- _PASSAGE FOR REVIEW_

□ □ □ □

# < Treasure > - Cliff Hui 2009



## Cliff Hui (Dec 25, 2005)

*< Treasure >*

This is my latest layout.

I would like to present an idea of a raw river... 
Try to show the beauty of originally and originality of the natural enviroment.
I taken the name "Treasure". 
I think we should treasure up everything on the earth especially some natural scenery which harm by us, human.
Or else, someday, we may see them in our memory only.
To love where we come form, where we had been, who we loved. That is what I meant.

Tank size : 100cm X 50cm X 50cm
Here we go the pictures.


















































































More pictures on www.cau-aqua.net [smilie=n:


----------



## Dantra (May 15, 2007)

Absolutely beautiful :thumbsup:


----------



## RAD (Oct 17, 2009)

Hi cliff.This tank is wonderfull.


----------



## CrimsonTsavo (Nov 18, 2009)

Perfect. Better than Amano!


----------



## Gliga (Feb 26, 2007)

Beautiful!rayer:rayer:rayer:


----------



## greenfinger (Sep 8, 2009)

□ □ □ □

- _SUPPLIED ENTRIES_
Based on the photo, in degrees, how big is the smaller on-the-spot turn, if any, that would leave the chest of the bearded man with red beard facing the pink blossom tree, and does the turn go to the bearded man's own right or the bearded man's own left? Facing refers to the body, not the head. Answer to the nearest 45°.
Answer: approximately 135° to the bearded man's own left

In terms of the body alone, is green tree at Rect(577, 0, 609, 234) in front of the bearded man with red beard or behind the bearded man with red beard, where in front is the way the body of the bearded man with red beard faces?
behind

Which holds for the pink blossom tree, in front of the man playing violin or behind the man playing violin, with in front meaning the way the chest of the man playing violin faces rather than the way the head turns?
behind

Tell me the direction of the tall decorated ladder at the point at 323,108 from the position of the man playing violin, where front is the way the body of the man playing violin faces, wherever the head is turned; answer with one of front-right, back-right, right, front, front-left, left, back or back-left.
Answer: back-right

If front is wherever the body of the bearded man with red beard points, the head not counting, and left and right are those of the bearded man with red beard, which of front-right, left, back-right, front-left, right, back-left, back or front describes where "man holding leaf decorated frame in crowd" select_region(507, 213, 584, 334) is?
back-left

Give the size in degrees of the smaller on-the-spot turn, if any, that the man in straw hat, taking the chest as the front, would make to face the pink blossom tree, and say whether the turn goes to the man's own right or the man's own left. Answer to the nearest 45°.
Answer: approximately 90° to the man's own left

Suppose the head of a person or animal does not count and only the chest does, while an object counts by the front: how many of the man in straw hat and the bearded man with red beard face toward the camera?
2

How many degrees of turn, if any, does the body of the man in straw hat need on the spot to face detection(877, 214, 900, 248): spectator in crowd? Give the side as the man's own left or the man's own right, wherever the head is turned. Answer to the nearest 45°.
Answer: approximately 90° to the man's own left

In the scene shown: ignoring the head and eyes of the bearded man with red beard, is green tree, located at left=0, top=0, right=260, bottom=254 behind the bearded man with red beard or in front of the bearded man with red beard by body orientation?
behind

□ □ □ □

- _DIRECTIONS FOR THIS TASK_
In the forum thread on the "Treasure" layout, what tank size is given?

- _WRITTEN SOLUTION_
100cm X 50cm X 50cm